Parliament has passed the Companies (Amendment) Bill 2014 (the Bill), making over 200 changes to Singapore’s company laws. In this article, we summarise some of the key changes affecting the way companies are to be governed.

’ONE SHARE ONE VOTE’ RULE REMOVED

The ‘one share one vote’ restriction imposed on public companies has been lifted. Public companies will now be able to issue shares with different voting rights (including shares with limited or no voting powers), if permitted by its constitutional documents. This will provide public companies with greater flexibility in capital management. In order to create a different class of shares, a public company is required to pass a special resolution and the rights attached to such different class of shares must also be set out in the constitutional documents of the company. 

STATUTORY DUTY OF DISCLOSURE EXTENDED TO CEOS 

The Bill has extended the duty of disclosure of conflict of interest and shareholding interest in a company to CEOs.

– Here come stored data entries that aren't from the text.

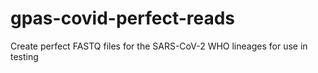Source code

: # gpas-covid-perfect-reads
Create perfect FASTQ files for the SARS-CoV-2 WHO lineages for use in testing

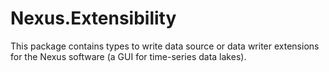 # Nexus.Extensibility

This package contains types to write data source or data writer extensions for the Nexus software (a GUI for time-series data lakes). 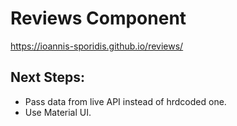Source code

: # Reviews Component

https://ioannis-sporidis.github.io/reviews/

## Next Steps:

- Pass data from live API instead of hrdcoded one.
- Use Material UI.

The disclosure regime was previously only applicable to directors. This change has been introduced owing to the increasing importance of the CEO’s role in the management and operation of a company. 

‘SMALL COMPANY’ CRITERIA FOR EXEMPTION FROM STATUTORY AUDIT

For a private company to avail itself of an exemption from statutory audit, the Bill has replaced the concept of an ‘exempt private company’ (a private company with no corporate shareholders and no more than 20 members) with a new concept of a ‘small company’. To qualify as a ‘small company’ in a particular financial year, a company must satisfy any 2 of the following criteria for each of the 2 financial years immediately preceding that financial year:

  1. the revenue of the company for each financial year does not exceed S$10 million;
  2. the value of the company’s total assets at the end of each financial year does not exceed S$10 million; and
  3. it has at the end of each financial year not more than 50 employees. 

A parent company or a subsidiary company will not be able to avail itself of this exemption unless such parent company or subsidiary company itself is a small company and the corporate group is a ‘small group’ i.e. a group which satisfies any 2 of the 3 criteria mentioned above on a consolidated group basis.

Existing safeguards like keeping proper accounting records and empowering shareholders with 5% voting rights to require an audit remain intact. 

INTRODUCTION OF MULTIPLE PROXIES REGIME 

Under the Bill, a shareholder of a company classified as a ‘relevant intermediary’ (such as licensed banks and capital market services licence holders), may appoint more than 2 proxies to attend and vote at shareholders’ meetings, unlike under the previous regime where a shareholder could appoint a maximum of 2 proxies. This will enable indirect investors, such as Central Provident Fund (CPF) investors, to be appointed as proxies to attend shareholders’ meetings and encourage more active shareholder participation in general meetings. 

CONSENT OF ACRA NEEDED FOR PREMATURE RESIGNATION BY AUDITORS OF PUBLIC INTEREST COMPANIES 

The Bill requires the auditors of public interest companies (such as companies listed on the Singapore Exchange) or their subsidiaries to obtain consent from the Accounting and Corporate Regulatory Authority (ACRA) if they wish to retire before the end of their terms of appointment. This will ensure that a company is not unfairly left without an auditor and will also protect an auditor where the company refuses to hold a general meeting to appoint a replacement auditor. 

REGISTRAR’S POWER TO DEBAR DIRECTORS AND COMPANY SECRETARIES 

The Bill empowers the Registrar of Companies to pass a debarment order against a director or a company secretary for failure to file any return, account or other document for a continuous period of 3 months or more. A debarred person will not be allowed to take any new appointments, though he may continue with his existing appointments immediately before the order was passed. Either upon an application from the debarred person or on his own accord, the Registrar may cancel or suspend the debarment order if the default is rectified or on other grounds as may be prescribed.